A numerologia criou neste sábado no Brasil uma onda inusitada de casamentos que escolheram o dia 7 do sétimo mês do ano de 2007 para se casar, convencidas de que a coincidência traz felicidade e prosperidade na vida.

Heloísa María Calo Rosa, estudiosa das práticas adivinhatórias através dos números, foi uma das defensoras da idéia e pediu que dezenas de casais contraíssem matrimônio baseada na abundância de “setes” da data.
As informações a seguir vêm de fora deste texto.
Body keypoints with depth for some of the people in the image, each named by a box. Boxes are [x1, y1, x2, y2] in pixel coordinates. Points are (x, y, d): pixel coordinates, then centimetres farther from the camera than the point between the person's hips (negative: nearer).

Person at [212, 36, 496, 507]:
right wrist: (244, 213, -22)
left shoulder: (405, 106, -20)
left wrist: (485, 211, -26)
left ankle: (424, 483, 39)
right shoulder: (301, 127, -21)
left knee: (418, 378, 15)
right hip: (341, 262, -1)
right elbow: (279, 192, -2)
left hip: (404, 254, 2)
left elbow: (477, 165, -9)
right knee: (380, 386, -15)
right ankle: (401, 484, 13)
Heloísa explicou a uma rádio a importância do sete: “O mundo foi criado em sete dias, cada semana tem sete dias, sete são as notas musicais e sete também as cores refratadas por um prisma”, disse enumerando supostos augúrios de felicidade.

O escritor Victor Bem-hur Gonçalves, outro numerólogo, explicou a data e sua relação com os casamentos em outros termos.
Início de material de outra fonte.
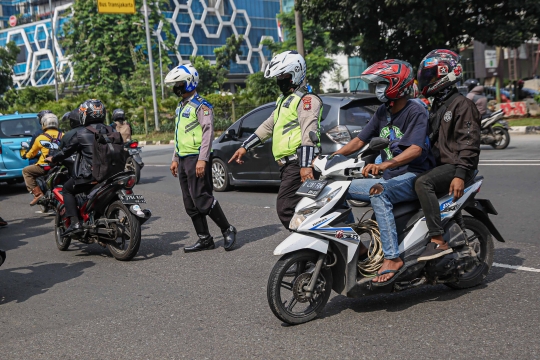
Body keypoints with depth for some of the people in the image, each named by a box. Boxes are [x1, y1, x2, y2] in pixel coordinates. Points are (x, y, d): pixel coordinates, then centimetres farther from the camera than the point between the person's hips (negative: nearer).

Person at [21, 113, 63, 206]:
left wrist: (26, 155, 34)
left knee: (26, 171, 12)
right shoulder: (62, 136, 4)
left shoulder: (41, 138, -2)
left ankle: (37, 193, -3)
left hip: (45, 167, -5)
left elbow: (32, 153, 12)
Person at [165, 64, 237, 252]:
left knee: (201, 198, -13)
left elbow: (208, 132, -18)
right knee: (190, 204, 8)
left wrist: (202, 159, -25)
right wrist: (175, 158, 22)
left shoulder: (201, 106, -10)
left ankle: (227, 230, 0)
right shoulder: (181, 106, 20)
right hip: (184, 159, 10)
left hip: (197, 159, -10)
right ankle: (204, 239, 13)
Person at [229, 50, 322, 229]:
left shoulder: (306, 99, -7)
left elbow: (309, 133, -19)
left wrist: (305, 165, -29)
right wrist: (244, 147, 26)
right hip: (287, 164, 10)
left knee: (285, 208, -17)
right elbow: (268, 126, 30)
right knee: (297, 209, 7)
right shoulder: (284, 100, 25)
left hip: (297, 164, -10)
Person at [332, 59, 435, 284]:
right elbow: (360, 140, 13)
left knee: (378, 192, -38)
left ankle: (393, 258, -38)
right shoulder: (383, 112, 13)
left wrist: (386, 164, -41)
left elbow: (416, 149, -25)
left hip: (414, 176, -8)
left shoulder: (415, 111, -11)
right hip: (390, 178, 8)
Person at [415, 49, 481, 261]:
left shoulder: (461, 104, -10)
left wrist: (460, 174, -27)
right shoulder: (438, 105, 21)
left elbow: (469, 142, -18)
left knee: (423, 183, -32)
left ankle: (439, 241, -33)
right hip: (441, 164, 11)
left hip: (456, 166, -11)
“Por ser um número cabalístico, o sete cria um certo mistério na mente humana”, assinalou.

“Se somarmos o sete do dia, ao sete do mês, ao dois do milênio e ao sete do ano temos 23. Somamos dois mais três e temos cinco, que é um número cheio de energia e vinculado diretamente à sexualidade”, disse Gonçalves.

Superstição ou não, ao longo de todo o Brasil hoje aconteceram milhares de casamentos, que inclusive se triplicaram em muitas cidades, como em Sorocaba, no interior paulista, onde a cada sábado acontecem cerca de dez casamentos, mas neste sábado 07/07/07, foram 45.
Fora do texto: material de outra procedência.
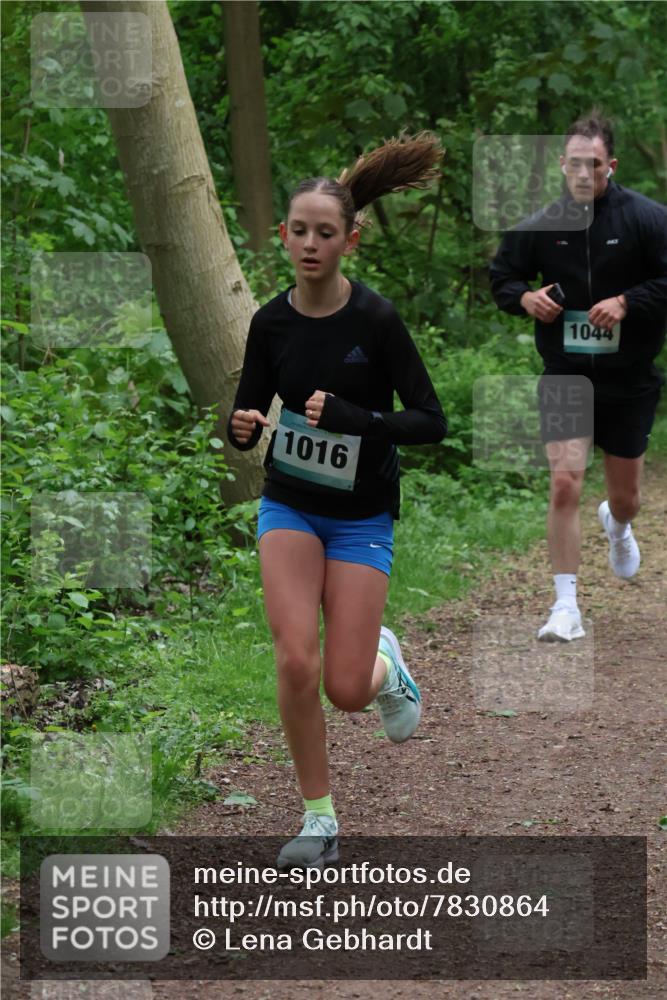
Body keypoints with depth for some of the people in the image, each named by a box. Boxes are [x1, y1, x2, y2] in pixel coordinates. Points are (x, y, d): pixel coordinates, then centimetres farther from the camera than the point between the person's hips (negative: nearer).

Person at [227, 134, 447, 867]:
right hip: (289, 507, 2)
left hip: (361, 517, -2)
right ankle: (319, 820, 2)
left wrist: (351, 418, -30)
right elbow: (250, 415, 4)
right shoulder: (271, 324, -6)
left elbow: (431, 422, -16)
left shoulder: (376, 320, -16)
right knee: (295, 662, -15)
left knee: (346, 691, -6)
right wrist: (242, 427, -20)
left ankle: (386, 665, 32)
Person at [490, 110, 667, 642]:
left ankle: (617, 525, 54)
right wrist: (525, 297, -10)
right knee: (565, 484, -15)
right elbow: (502, 277, 11)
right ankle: (566, 608, -9)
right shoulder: (541, 227, -2)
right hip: (566, 375, 0)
Uma coisa parecida aconteceu na pequena paróquia de Santo Antônio, em Bauru, onde também o número de casamentos feitos pelo padre Roberto Camillato triplicou, quem este sábado oficiou 12 cerimônias.

Camillato, em declarações a meios de imprensa locais, também citou a coincidência, embora tenha sustentado que não é mais do que um simbolismo, que está citado até na Bíblia.

“Quando Jesus nos diz que temos que perdoar não sete, mas setenta vezes sete, quer dizer que temos que perdoar sempre”, disse o sacerdote, sem conseguir escapar da euforia criada pela numerologia.